Tegelijkertijd is ook dit idee weer ongrijpbaar: want hoe kan het dat je simpelweg vergeet dat je geliefde daar zit, alleen op zolder, tussen de spinnenwebben? Het is een raadselachtig verhaal en dat geldt ook voor de andere zeven verhalen die nu – de bundel kwam in Turkije uit in 1975 – door Hanneke van der Heijden met zwier in het Nederlands zijn vertaald.
Net als in het eerste verhaal, dat gaat over een zwerver die door Istanbul struint in een witte damesjas en als etalagepop in een winkel terechtkomt, en het titelverhaal ‘Wachten op de angst’, waarin een man een (vermoedelijke) dreigbrief van een sekte ontvangt in een onbekende taal en daardoor in een existentiële crisis belandt, worden de hoofdpersonages gekweld door angst en zelftwijfel. Het zijn verloren zielen, op zoek naar houvast, in een samenleving waar het onderlinge verband zoek is geraakt. Of, zoals de hoofdpersoon in het titelverhaal stelt: ‘Ik begon kwaad te worden op mijn land en op de mensen die er woonden: niemand las ook fatsoenlijk. Ze kregen het niet eens voor elkaar om fatsoenlijk te voelen. Daardoor kon je ook niet vertrouwen op de cultuur van de mensen die het over dingen hadden die ze voelden.’
Politieke lading
Deze vervreemding heeft ook een politieke lading, stelt vertaalster Van der Heijden in het nawoord.
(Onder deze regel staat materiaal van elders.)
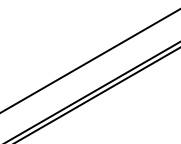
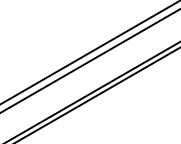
line at (89, 52): none -> present
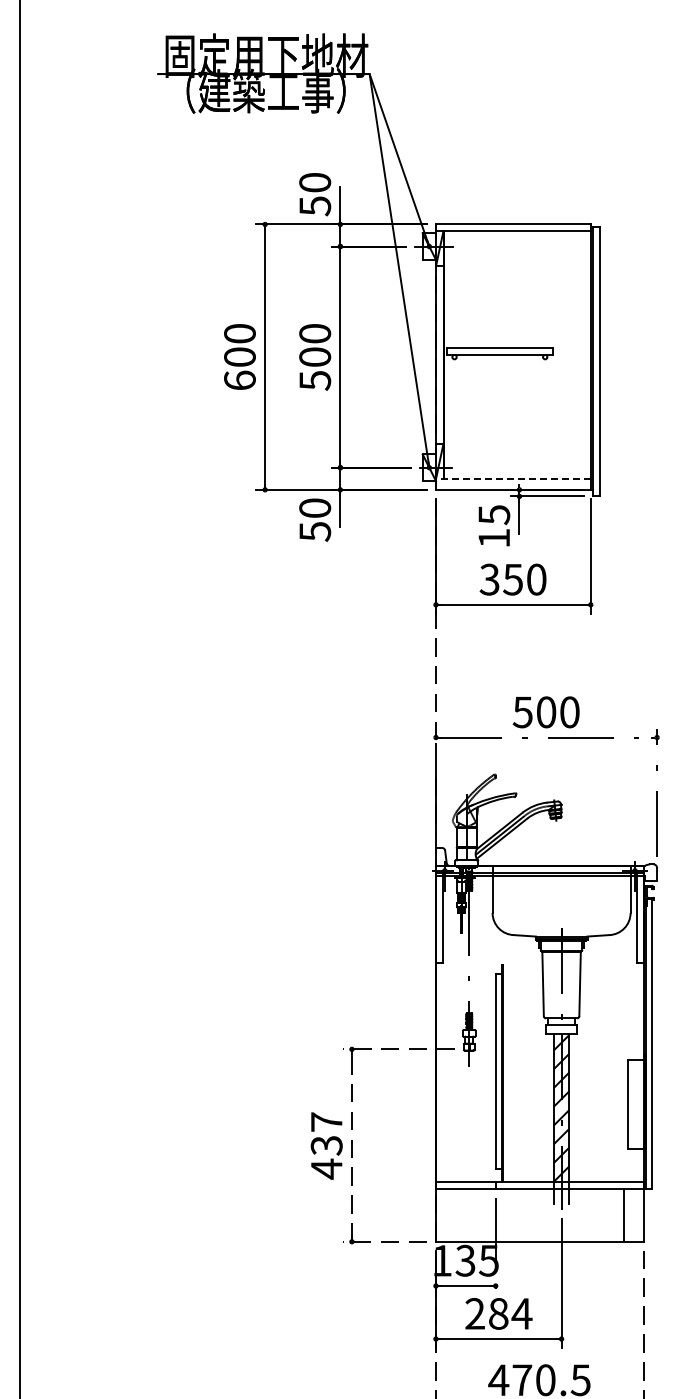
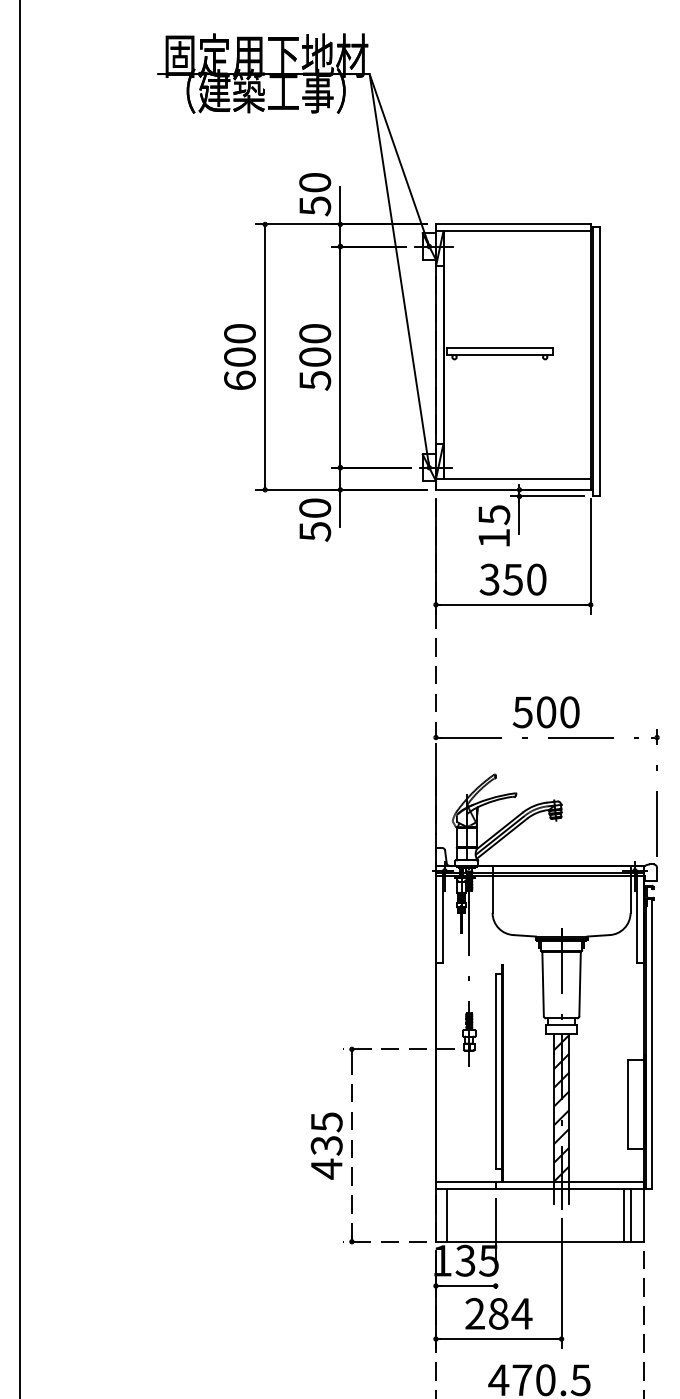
line at (512, 479): dashed -> solid
text at (326, 1122): 437 -> 435
line at (447, 1214): none -> present
line at (630, 1214): none -> present
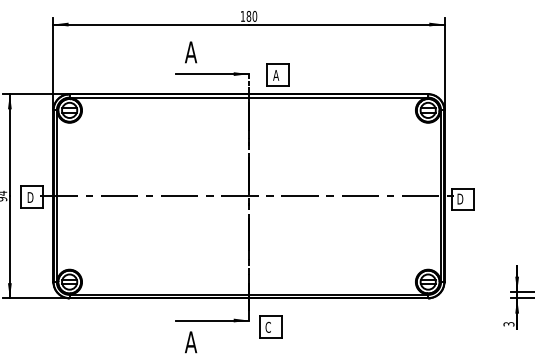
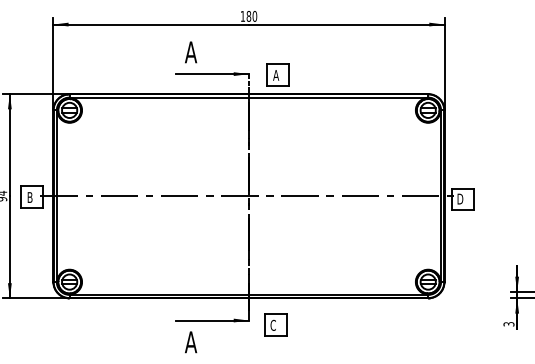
text at (30, 197): D -> B
part at (270, 326) position: (270, 326) -> (275, 324)
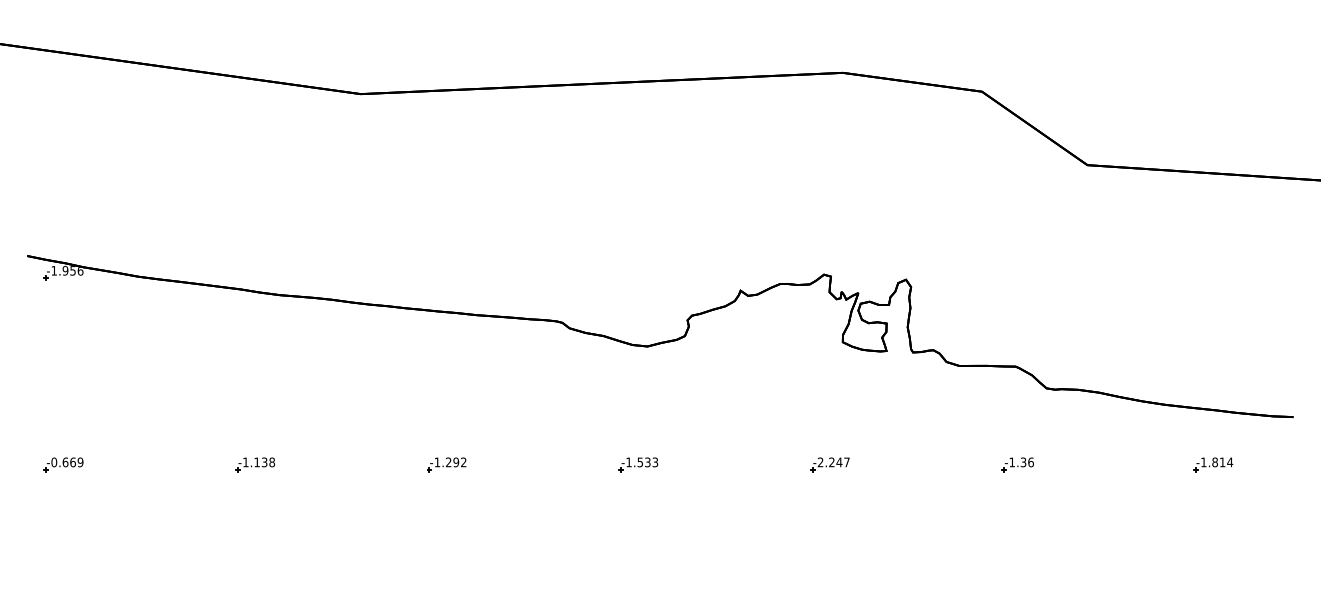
Atay, die in Turkije wordt beschouwd als een van de grondleggers van de postmoderne fictie en als een inspiratiebron voor onder anderen Orhan Pamuk, richtte zich in zijn debuutroman Tutunamayanlar (1972) – in 2011 in het Nederlands verschenen onder de titel Het leven in stukken – ook al op de ‘griplozen’: mensen die geen houvast vinden in de samenleving. Een situatie die, aldus van der Heijden, te maken had met de periode waarin Atay opgroeide.
In de tijd dat de schrijver zijn werk publiceerde, bestond de republiek van Turkije al zo’n 45 jaar. De wijze waarop Atatürk een einde had gemaakt aan de Osmaanse erfenis en zijn hervormingsprogramma erdoor drukte – met een nieuwe bestuursvorm, herziening van de positie van de islam, zuivering van het Turks en zelfs kledingvoorschriften – greep diep in op het maatschappelijk bestel en de burgers. Het was een radicale omkering die leidde tot een conflict tussen twee waardenstelsels.
‘Het zorgde voor een gevoel van minderwaardigheid, van steeds tekortschieten ten opzichte van het Westen, dat ten voorbeeld was gesteld. Het leidde tot vragen over authenticiteit’, aldus Van der Heijden. En niet alleen dat, het kemalisme, waarbij werd gestreefd naar een natiestaat met één taal, één religie en één volk, zorgde niet alleen voor uitsluiting van bepaalde groepen, maar ook voor een existentiële angst voor alles wat anders was.
Manische fase
Het is wellicht deze wezenlijke angst die voelbaar is in het werk van Atay. Want in feite lijken al zijn personages – hijzelf incluis, zoals blijkt uit het autobiografische verhaal ‘Brief aan mijn vader’ – griploos. Of het nu gaat om de hartstochtelijk verliefde man in het verhaal ‘Geen ja maar ook geen nee’, die maar blijft hopen op een positief jawoord van de vrouw van wie hij houdt, of de professionele verhalenverkoper die woont in een hut naast het spoor waar hij mensen aanklampt.
Stuk voor stuk zijn het excentriekelingen, tobbend, wankelend, worstelend en soms zelfs compleet doorgedraaid. Wie bijvoorbeeld het titelverhaal leest, krijgt het gevoel dat de auteur tijdens het schrijven zelf in een manische fase is beland. Zo eclectisch, zo fel, zo ‘meta’ en onsamenhangend – in een aantal alinea’s worden burgerlijke rechten, de werkingen van het geheugen, de waterpokken, de erfelijkheidsleer van Mendel en de verschillende soorten onderwijs in Turkije besproken – is zijn proza dat je gaat denken dat niet alleen het hoofdpersonage de weg is kwijtgeraakt.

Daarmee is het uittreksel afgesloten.